Creepy Email Spam From Criteo medium.com

My favourite creepy ad retargeting company strikes again. Fred Benenson:

I recently fell down a deep dark hole on the internet.

It began by researching a part for my central air conditioning but ended up with me stumbling upon a terrible development in modern advertising: spam driven by my browsing habits.

If that sounds like a privacy invading hellscape you’d like to avoid, read on, dear reader.

This is super creepy. I can’t imagine anyone responding positively to receiving unsolicited email from websites that they’ve merely browsed.

Criteo is a French company. As such, it falls under E.U. privacy and communications laws — specifically, the Directive on Privacy and Electronic Communications, which prohibits direct marketing emails without an explicit opt-in. However, these restrictions are relaxed if those contact details are used to market products that are similar to a sale made in a previously-established customer relationship. Perhaps that has unintentionally incentivized more targeted advertising. There are also no regulations that explicitly prohibit buying or selling lists of email addresses.

Even if all of this is fine, legally speaking, it seems unambiguously creepy and unwanted from a moral or ethical standpoint. Users need better privacy protections to prevent the sharing of email lists, and restrict email communications to those solely related to individual, direct requests.

Update: Benenson is perhaps inaccurate with this statement:

I am signed up to some platform which is considered a Criteo partner. This could possibly be Facebook since Criteo boasts a “close partnership” with them. That platform actually has my email address and my consent to send me email.

While Criteo does say that they use Facebook and Instagram data for personalization, Facebook’s data use policy says that they require opt-in for third-parties’ use of email addresses:

We do not share information that personally identifies you (personally identifiable information is information like name or email address that can by itself be used to contact you or identifies who you are) with advertising, measurement or analytics partners unless you give us permission.

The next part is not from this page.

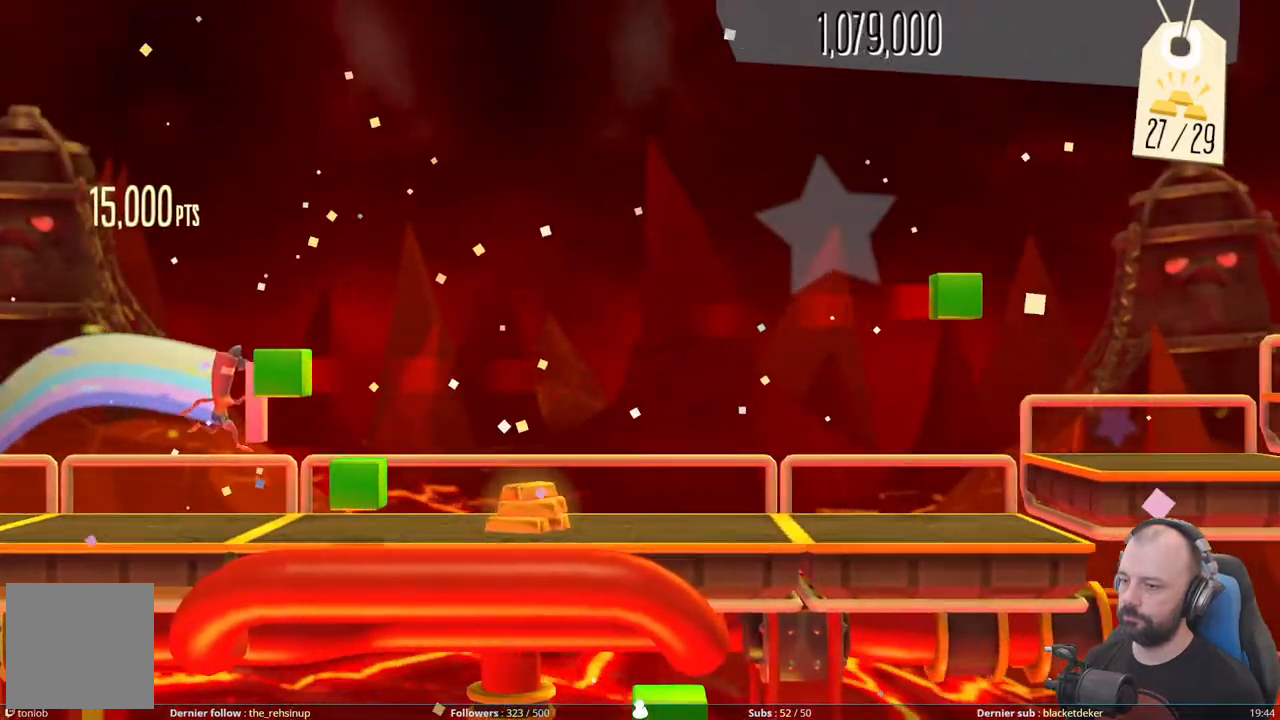
{"buttons": ["DPAD_RIGHT"], "right_stick": "center", "events": [[140, "A", "up"]]}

Unfortunately, as Criteo fails to disclose precisely where an email address in their system originated, it is difficult to trace it back to a specific instance. But, by blending together lots of information across multiple sessions into a single advertising profile, Criteo has created a system where private data is shared and marketed against in ways that are hard to imagine for most users. The ambiguity of granting permission — and how far that permission extends — is why strong privacy legislation is needed.